### Brano proposto
===

Esso parlava ancor de la larghezza | |
che fece Niccolò a le pulcelle, | |
33 | per condurre ad onor lor giovinezza. |
Lo stesso (Esso) seguita a parlare (parlava ancor) della generosità (de la larghezza) ad opera di (che fece) Niccolò verso le ragazze (a le pulcelle) per guidare (condurre) la loro gioventù (lor giovinezza) alla rispettabilità (ad onor).
Conclude esemplare triade il gesto del santo Nicola di Bari (270 d.C. – 343 d.C.), anche noto come Niccolò vescovo di Myra, antica città ellenica della Licia, in Asia minore il quale, per salvaguardare dalla prostituzione tre fanciulle – spinte dal padre come unica soluzione possibile per garantirsi una dote – fece loro dono di monete d’oro così preservandone illibatezza ed onore.
«O anima che tanto ben favelle, | |
dimmi chi fosti”, dissi, «e perché sola | |
36 | tu queste degne lode rinovelle. |
“O anima che racconti cose talmente belle (che tanto ben favelle), dimmi chi fosti”, chiede Dante (dissi), “e perché tu sola riporti alla luce (rinovelle) queste rispettabili attestazioni (degne lode).
Non fia sanza mercé la tua parola, | |
s’io ritorno a compiér lo cammin corto | |
39 | di quella vita ch’al termine vola.» |
Il tuo parlare (la tua parola) non sarà (fia) senza ricompensa (stanza mercé), al mio ritornare (s’io ritorno) a percorrer il breve tragitto (compiér lo cammin corto) di quella vita che sta giungendo al termine (ch’al termine vola).”
“Lo cammin corto di quella vita ch’al termine vola” è locuzione utilizzata dall’autore per definire quella parte di vita terrena che ancor gli rimane da vivere, durante la quale egli si offre di pregare per quel peccatore, tanto amabile nel suo discorrere, in cambio del suo farsi riconoscere.
Ed elli: «Io ti dirò, non per conforto | |
ch’io attenda di là, ma perché tanta | |
42 | grazia in te luce prima che sie morto. |
E il penitente: “Io te ne parlerò (ti dirò), ma non perchè m’aspetti (ch’io attenda) sostegno (non per conforto) dalla dimensione terrestre (di là), ma perché ispirato dalla mole di (tanta) grazia a te intrinseca nonostante tu sia ancor vivente (prima che sie morto).

===

### Persone o mani raffigurate con le articolazioni
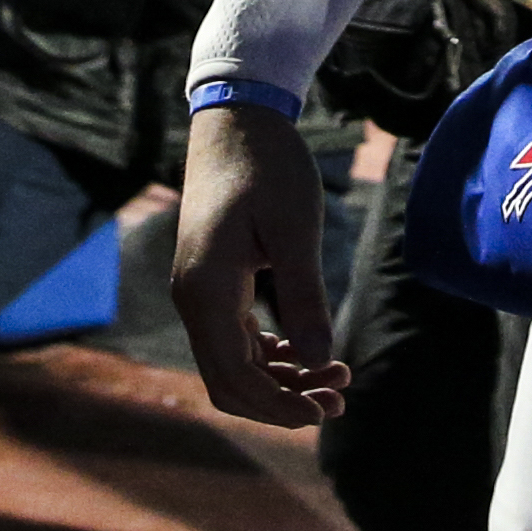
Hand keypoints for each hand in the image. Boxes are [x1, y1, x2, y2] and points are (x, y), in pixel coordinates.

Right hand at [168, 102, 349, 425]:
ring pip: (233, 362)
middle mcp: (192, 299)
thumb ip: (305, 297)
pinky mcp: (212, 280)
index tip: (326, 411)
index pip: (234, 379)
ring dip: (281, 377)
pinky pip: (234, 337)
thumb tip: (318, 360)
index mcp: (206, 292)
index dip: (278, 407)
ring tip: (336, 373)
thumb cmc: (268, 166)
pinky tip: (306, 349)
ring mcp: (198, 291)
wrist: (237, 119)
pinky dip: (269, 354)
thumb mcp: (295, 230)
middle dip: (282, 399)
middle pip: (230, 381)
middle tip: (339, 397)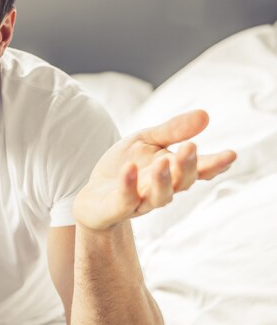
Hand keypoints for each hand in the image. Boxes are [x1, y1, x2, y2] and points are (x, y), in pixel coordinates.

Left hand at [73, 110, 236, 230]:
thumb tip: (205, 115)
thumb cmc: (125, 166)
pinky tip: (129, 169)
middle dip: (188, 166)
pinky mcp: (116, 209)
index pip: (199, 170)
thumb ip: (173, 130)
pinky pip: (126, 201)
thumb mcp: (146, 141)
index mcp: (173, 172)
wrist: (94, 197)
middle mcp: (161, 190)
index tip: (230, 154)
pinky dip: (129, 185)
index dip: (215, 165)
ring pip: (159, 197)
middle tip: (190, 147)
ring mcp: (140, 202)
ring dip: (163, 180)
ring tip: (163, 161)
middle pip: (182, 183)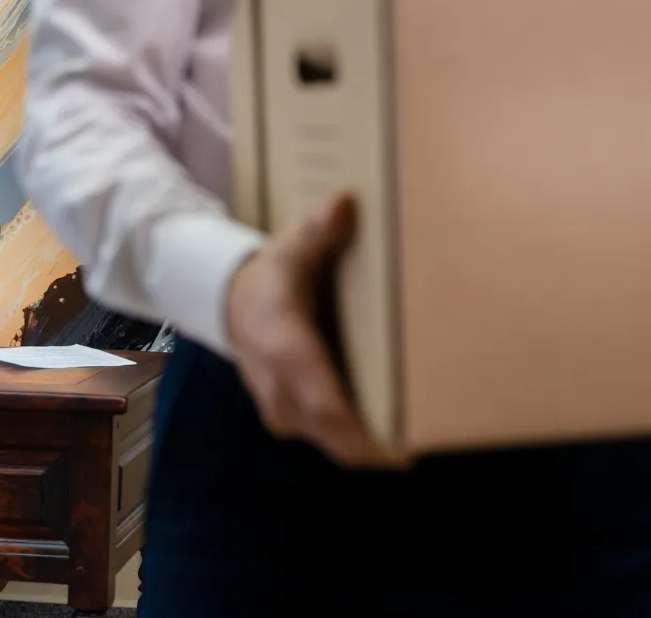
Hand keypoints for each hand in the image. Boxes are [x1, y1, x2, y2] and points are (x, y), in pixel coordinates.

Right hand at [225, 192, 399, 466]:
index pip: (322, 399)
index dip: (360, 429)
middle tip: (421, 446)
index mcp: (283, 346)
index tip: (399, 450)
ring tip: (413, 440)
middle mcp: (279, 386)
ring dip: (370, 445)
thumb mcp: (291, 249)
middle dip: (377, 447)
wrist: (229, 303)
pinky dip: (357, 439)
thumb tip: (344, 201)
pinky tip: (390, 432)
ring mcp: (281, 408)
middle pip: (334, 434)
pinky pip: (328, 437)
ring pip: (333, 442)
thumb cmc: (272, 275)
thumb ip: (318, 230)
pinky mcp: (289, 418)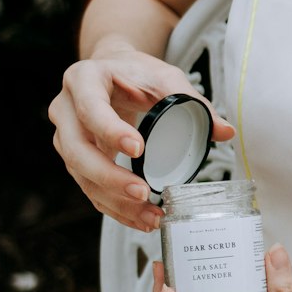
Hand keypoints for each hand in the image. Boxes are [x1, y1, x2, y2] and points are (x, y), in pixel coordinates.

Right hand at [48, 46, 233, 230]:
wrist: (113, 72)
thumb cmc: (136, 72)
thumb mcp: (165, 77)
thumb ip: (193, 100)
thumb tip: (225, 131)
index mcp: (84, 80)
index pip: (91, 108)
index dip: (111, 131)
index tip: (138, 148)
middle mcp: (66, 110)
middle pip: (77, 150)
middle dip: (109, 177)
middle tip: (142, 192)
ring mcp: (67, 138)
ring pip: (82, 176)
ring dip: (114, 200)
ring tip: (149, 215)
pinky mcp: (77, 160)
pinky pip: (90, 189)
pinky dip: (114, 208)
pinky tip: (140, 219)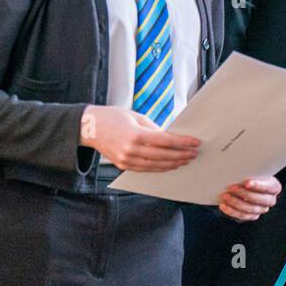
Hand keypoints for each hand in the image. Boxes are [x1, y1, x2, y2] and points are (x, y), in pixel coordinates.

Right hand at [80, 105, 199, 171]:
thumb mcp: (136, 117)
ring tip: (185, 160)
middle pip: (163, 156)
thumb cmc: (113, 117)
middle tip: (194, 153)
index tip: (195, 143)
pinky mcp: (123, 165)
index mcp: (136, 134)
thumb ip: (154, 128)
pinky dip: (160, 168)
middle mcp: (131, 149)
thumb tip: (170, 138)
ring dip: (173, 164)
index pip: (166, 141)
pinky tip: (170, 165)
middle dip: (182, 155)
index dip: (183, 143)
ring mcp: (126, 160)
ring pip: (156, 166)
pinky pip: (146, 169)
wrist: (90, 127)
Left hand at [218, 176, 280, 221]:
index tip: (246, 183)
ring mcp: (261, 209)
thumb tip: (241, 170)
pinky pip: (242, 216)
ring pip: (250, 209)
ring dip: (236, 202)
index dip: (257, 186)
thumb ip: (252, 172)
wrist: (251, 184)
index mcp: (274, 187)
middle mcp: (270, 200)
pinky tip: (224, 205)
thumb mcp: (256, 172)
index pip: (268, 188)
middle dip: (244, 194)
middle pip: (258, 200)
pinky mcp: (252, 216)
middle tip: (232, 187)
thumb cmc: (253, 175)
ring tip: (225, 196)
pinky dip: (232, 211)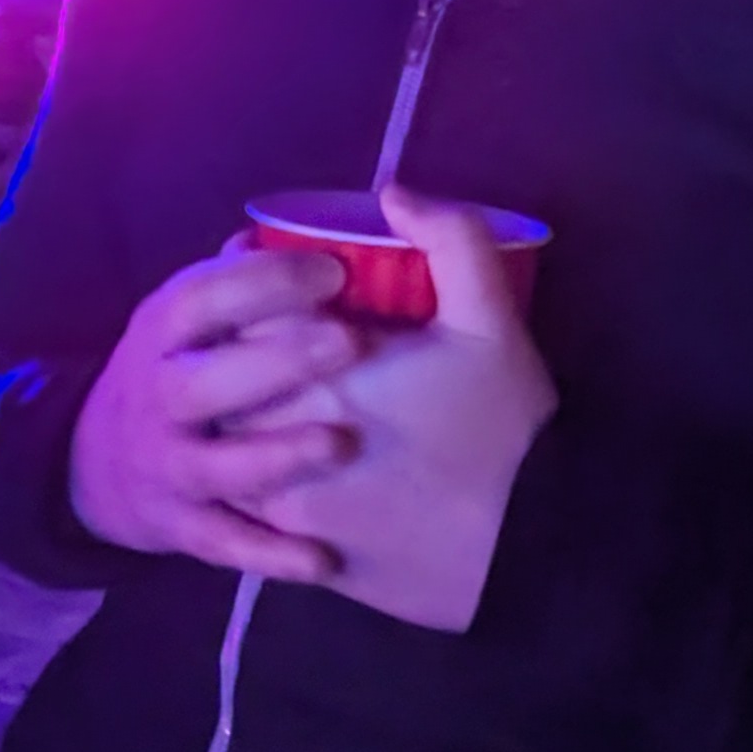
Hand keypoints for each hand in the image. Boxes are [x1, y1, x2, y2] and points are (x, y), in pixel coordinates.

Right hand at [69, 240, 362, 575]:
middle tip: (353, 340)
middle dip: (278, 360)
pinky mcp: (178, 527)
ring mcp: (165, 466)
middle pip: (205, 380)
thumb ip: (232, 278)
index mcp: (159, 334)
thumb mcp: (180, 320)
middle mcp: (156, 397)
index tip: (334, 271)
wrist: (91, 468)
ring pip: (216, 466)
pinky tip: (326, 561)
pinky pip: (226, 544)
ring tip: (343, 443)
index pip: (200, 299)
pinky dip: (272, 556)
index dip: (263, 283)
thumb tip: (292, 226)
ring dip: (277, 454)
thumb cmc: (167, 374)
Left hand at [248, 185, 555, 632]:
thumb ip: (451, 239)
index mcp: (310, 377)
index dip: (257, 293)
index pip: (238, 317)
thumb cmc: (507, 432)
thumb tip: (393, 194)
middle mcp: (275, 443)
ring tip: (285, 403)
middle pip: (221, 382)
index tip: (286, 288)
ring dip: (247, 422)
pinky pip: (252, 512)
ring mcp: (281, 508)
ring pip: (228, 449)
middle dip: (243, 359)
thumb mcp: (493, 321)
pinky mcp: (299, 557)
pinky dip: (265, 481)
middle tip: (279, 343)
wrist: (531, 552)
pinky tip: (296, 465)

===

### Consegna
Modifica il tratto del brano su Niccolò che va da "Esso parlava ancor" fino a "rispettabilità (ad onor)." e riportalo con "liberalità" al posto di "larghezza".

### Risultato dell'esercizio
Esso parlava ancor de la liberalità | |
che fece Niccolò a le pulcelle, | |
33 | per condurre ad onor lor giovinezza. |
Lo stesso (Esso) seguita a parlare (parlava ancor) della generosità (de la liberalità) ad opera di (che fece) Niccolò verso le ragazze (a le pulcelle) per guidare (condurre) la loro gioventù (lor giovinezza) alla rispettabilità (ad onor).